If Hanson has staked out this broader view, then I do disagree with it, but I don’t think this disagreement would indicate at least one of us has to be ‘deeply confused’ (this looks like a pretty crisp disagreement to me) nor ‘badly misinformed’ (I don’t think there are key considerations one-or-other of us is ignorant of which explains why one of us errs to sceptical or cautiously optimistic). My impressions are also less sympathetic to ‘signalling accounts’ of healthcare than his (cf.) - but again, my view isn’t ‘This is total garbage’, and I doubt he’s monomaniacally hedgehog-y about the signalling account. (Both of us have also argued for attenuating our individual impressions in deference to a wider consensus/outside view for all things considered judgements).

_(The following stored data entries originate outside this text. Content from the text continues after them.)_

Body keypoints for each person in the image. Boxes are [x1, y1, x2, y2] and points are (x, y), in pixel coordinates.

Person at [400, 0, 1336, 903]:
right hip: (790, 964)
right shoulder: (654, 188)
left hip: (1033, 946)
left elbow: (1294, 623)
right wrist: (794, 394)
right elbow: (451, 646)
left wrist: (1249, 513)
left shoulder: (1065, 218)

Although I think the balance of expertise leans against archly sceptical takes on medicine, I don’t foresee convincing adjudication on this point coming any time soon, nor that EA can reasonably expect to be the ones to provide this breakthrough—still less for all the potential sign-inverting crucial considerations out there. Stumbling on as best we can with our best guess seems a better approach than being paralyzed until we’re sure we’ve figured it all out.

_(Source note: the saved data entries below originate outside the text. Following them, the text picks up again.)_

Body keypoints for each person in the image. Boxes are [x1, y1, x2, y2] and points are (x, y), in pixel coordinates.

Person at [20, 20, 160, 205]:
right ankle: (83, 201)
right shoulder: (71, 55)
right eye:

Something that nets out to a small or no effect because large benefits and harms cancel out is very different (with different potential for impact) than something like, say, faith healing, where you can’t outperform just by killing fewer patients. A marginalist analysis that assumes that the person making the decision doesn’t know their own intentions & is just another random draw of a ball from an urn totally misses this factor.
Happily, this factor has not been missed by either my profile or 80k’s work here more generally. Among other things, we looked at:
Variance in impact between specialties and (intranational) location (1) (as well as variance in earnings for E2G reasons) (2, also, cf.)
Areas within medicine which look particularly promising (3)
Why ‘direct’ clinical impact (either between or within clinical specialties) probably has limited variance versus (e.g.) research (4), also
I also cover this in talks I have given on medical careers, as well as when offering advice to people contemplating a medical career or how to have a greater impact staying within medicine.
I still think trying to get a handle on the average case is a useful benchmark.
I just want to register disagreement.